Betty received her Bachelor of Architecture from Carnegie Mellon University, post bac studies at the University of Texas at Austin, has taught at Princeton, and is a frequent guest critic at Pratt and Carnegie Mellon. Betty is a licensed architect, registered in New York and New Jersey, LEED and NCARB certified, and mother of two.
Bike Restorer and Founder, Nomad Cycle
Damon grew up with a wrench in his hand. Since his youth, he has spent countless hours repairing and adaptively reusing worn out or discarded furnishings and machinery; just about everything from camper trailers to motorcycles to antique fans. He also managed to have a 30 year career as an architect restoring and adaptively reusing existing buildings. For the past several decades, his wrenching zeal has been focused on bicycles. In 2014, he retired from architecture and started Nomad Cycle, a Queens, New York based bicycle shop that specializes in the restoration and adaptive reuse of vintage bicycles. So far, he has managed to restore over 300 bicycles and to repair and keep on the road countless others.
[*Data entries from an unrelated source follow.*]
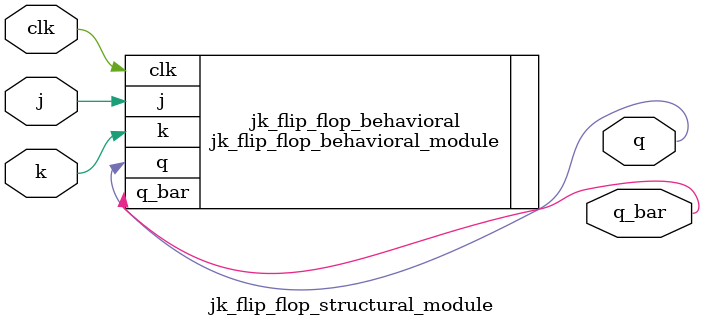
<source format=v>
module jk_flip_flop_structural_module (j, k, clk, q, q_bar);
  input j, k;
  input clk;

  output q, q_bar;
  reg q, q_bar;

  jk_flip_flop_behavioral_module jk_flip_flop_behavioral(.j(j), .k(k), .clk(clk), .q(q), .q_bar(q_bar));

endmodule
</source>
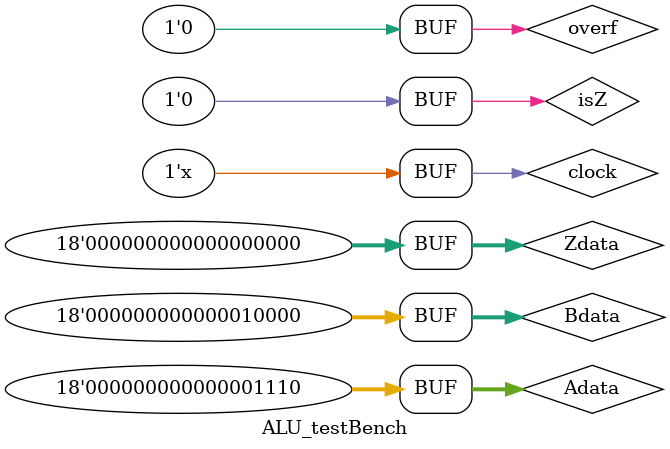
<source format=v>
module ALU_testBench;
  
  reg clock;
  reg[17:0] Adata;
  reg[17:0] Bdata;
  reg[17:0] Zdata;
  reg overf;
  reg isZ;
    
  initial 
  begin
    #5 clock = 0;
    #5 Adata = 14;
    #5 Bdata = 16;
    #5 Zdata = 0;
    #5 overf = 0;
    #5 isZ = 0;
  end
  
  always begin
    #5 clock = !clock;
  end
  
  // bring in the instance of the alu
  ALU U0 (
    .A(Adata),
    .B(Bdata),
    .ALU_out(Zdata), 
    .ovf(overf), 
    .isZero(isZ),
    .clk( clock )
  );
  
endmodule
</source>
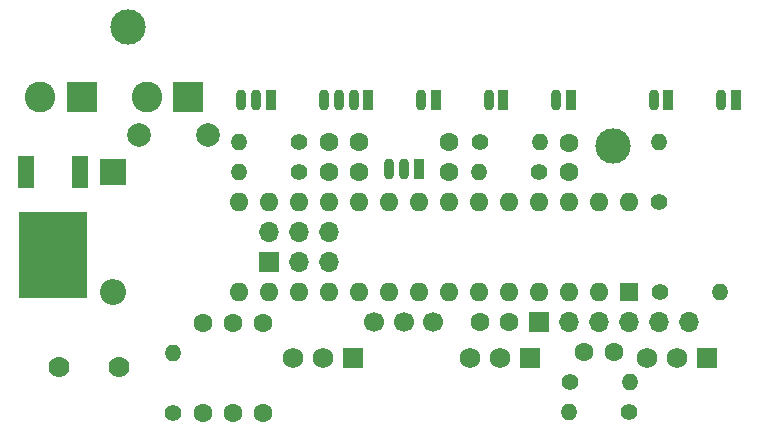
<source format=gbs>
G04 #@! TF.FileFunction,Soldermask,Bot*
%FSLAX46Y46*%
G04 Gerber Fmt 4.6, Leading zero omitted, Abs format (unit mm)*
G04 Created by KiCad (PCBNEW 4.0.7) date 08/30/19 18:47:50*
%MOMM*%
%LPD*%
G01*
G04 APERTURE LIST*
%ADD10C,0.100000*%
%ADD11O,0.900000X1.800000*%
%ADD12R,0.900000X1.700000*%
%ADD13R,0.850000X1.700000*%
%ADD14O,0.850000X1.800000*%
%ADD15C,1.600000*%
%ADD16R,2.200000X2.200000*%
%ADD17O,2.200000X2.200000*%
%ADD18C,2.000000*%
%ADD19C,1.778000*%
%ADD20R,1.700000X1.700000*%
%ADD21O,1.700000X1.700000*%
%ADD22C,3.000000*%
%ADD23C,1.750000*%
%ADD24R,1.750000X1.750000*%
%ADD25R,1.600000X1.600000*%
%ADD26O,1.600000X1.600000*%
%ADD27R,2.600000X2.600000*%
%ADD28C,2.600000*%
%ADD29C,1.700000*%
%ADD30C,1.400000*%
%ADD31O,1.400000X1.400000*%
%ADD32R,1.400000X2.700000*%
%ADD33R,5.800000X7.400000*%
G04 APERTURE END LIST*
D10*
D11*
X150358000Y-92380000D03*
X149088000Y-92380000D03*
D12*
X151628000Y-92380000D03*
D13*
X139055000Y-86500000D03*
D14*
X137805000Y-86500000D03*
X136555000Y-86500000D03*
D13*
X147310000Y-86500000D03*
D14*
X146060000Y-86500000D03*
X144810000Y-86500000D03*
X143560000Y-86500000D03*
D15*
X133350000Y-105410000D03*
X133350000Y-113030000D03*
D16*
X125720000Y-92615000D03*
D17*
X125720000Y-102775000D03*
D18*
X127900000Y-89440000D03*
X133700000Y-89440000D03*
D19*
X126228000Y-109125000D03*
X121148000Y-109125000D03*
D20*
X161788000Y-105315000D03*
D21*
X164328000Y-105315000D03*
X166868000Y-105315000D03*
X169408000Y-105315000D03*
X171948000Y-105315000D03*
X174488000Y-105315000D03*
D22*
X167998000Y-90365000D03*
D23*
X170918000Y-108365000D03*
X173458000Y-108365000D03*
D24*
X175998000Y-108365000D03*
D22*
X126998000Y-80365000D03*
D25*
X169408000Y-102775000D03*
D26*
X136388000Y-95155000D03*
X166868000Y-102775000D03*
X138928000Y-95155000D03*
X164328000Y-102775000D03*
X141468000Y-95155000D03*
X161788000Y-102775000D03*
X144008000Y-95155000D03*
X159248000Y-102775000D03*
X146548000Y-95155000D03*
X156708000Y-102775000D03*
X149088000Y-95155000D03*
X154168000Y-102775000D03*
X151628000Y-95155000D03*
X151628000Y-102775000D03*
X154168000Y-95155000D03*
X149088000Y-102775000D03*
X156708000Y-95155000D03*
X146548000Y-102775000D03*
X159248000Y-95155000D03*
X144008000Y-102775000D03*
X161788000Y-95155000D03*
X141468000Y-102775000D03*
X164328000Y-95155000D03*
X138928000Y-102775000D03*
X166868000Y-95155000D03*
X136388000Y-102775000D03*
X169408000Y-95155000D03*
D27*
X132070000Y-86265000D03*
D28*
X128570000Y-86265000D03*
D27*
X123053000Y-86265000D03*
D28*
X119553000Y-86265000D03*
D29*
X147818000Y-105315000D03*
X150318000Y-105315000D03*
X152818000Y-105315000D03*
D30*
X164368000Y-110395000D03*
D31*
X169448000Y-110395000D03*
D30*
X169368000Y-112935000D03*
D31*
X164288000Y-112935000D03*
D15*
X154168000Y-90075000D03*
X154168000Y-92575000D03*
X146548000Y-90075000D03*
X146548000Y-92575000D03*
X159248000Y-105315000D03*
X156748000Y-105315000D03*
X144008000Y-90075000D03*
X144008000Y-92575000D03*
X165598000Y-107855000D03*
X168098000Y-107855000D03*
D30*
X171988000Y-102775000D03*
D31*
X177068000Y-102775000D03*
D15*
X164328000Y-92615000D03*
X164328000Y-90115000D03*
D30*
X156748000Y-90075000D03*
D31*
X161828000Y-90075000D03*
D30*
X161748000Y-92615000D03*
D31*
X156668000Y-92615000D03*
D23*
X155918000Y-108365000D03*
X158458000Y-108365000D03*
D24*
X160998000Y-108365000D03*
D23*
X140918000Y-108365000D03*
X143458000Y-108365000D03*
D24*
X145998000Y-108365000D03*
D30*
X141428000Y-92615000D03*
D31*
X136348000Y-92615000D03*
D30*
X141428000Y-90075000D03*
D31*
X136348000Y-90075000D03*
D30*
X171948000Y-95115000D03*
D31*
X171948000Y-90035000D03*
D15*
X135890000Y-105410000D03*
X135890000Y-113030000D03*
D30*
X130810000Y-112990000D03*
D31*
X130810000Y-107910000D03*
D20*
X138928000Y-100235000D03*
D21*
X138928000Y-97695000D03*
X141468000Y-100235000D03*
X141468000Y-97695000D03*
X144008000Y-100235000D03*
X144008000Y-97695000D03*
D32*
X118360000Y-92610000D03*
X122920000Y-92610000D03*
D33*
X120640000Y-99592000D03*
D15*
X138430000Y-105410000D03*
X138430000Y-113030000D03*
D13*
X172710000Y-86500000D03*
D14*
X171460000Y-86500000D03*
D13*
X164455000Y-86500000D03*
D14*
X163205000Y-86500000D03*
D13*
X178425000Y-86500000D03*
D14*
X177175000Y-86500000D03*
D13*
X153025000Y-86500000D03*
D14*
X151775000Y-86500000D03*
D13*
X158740000Y-86500000D03*
D14*
X157490000Y-86500000D03*
M02*

</source>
Leila Behjat, Sam Bennett, and Rheanna Chen, pictured left to right, are part of the cohort for The Maintainers Movement Fellowship in 2022.
The Maintainers is a global research network interested in the concepts of maintenance, infrastructure, repair, and the myriad forms of labor and expertise that sustain our human-built world. Our members come from a variety of backgrounds, including engineers, business leaders, academic historians, social scientists, government, non-profit agencies, artists, activists, coders, and more.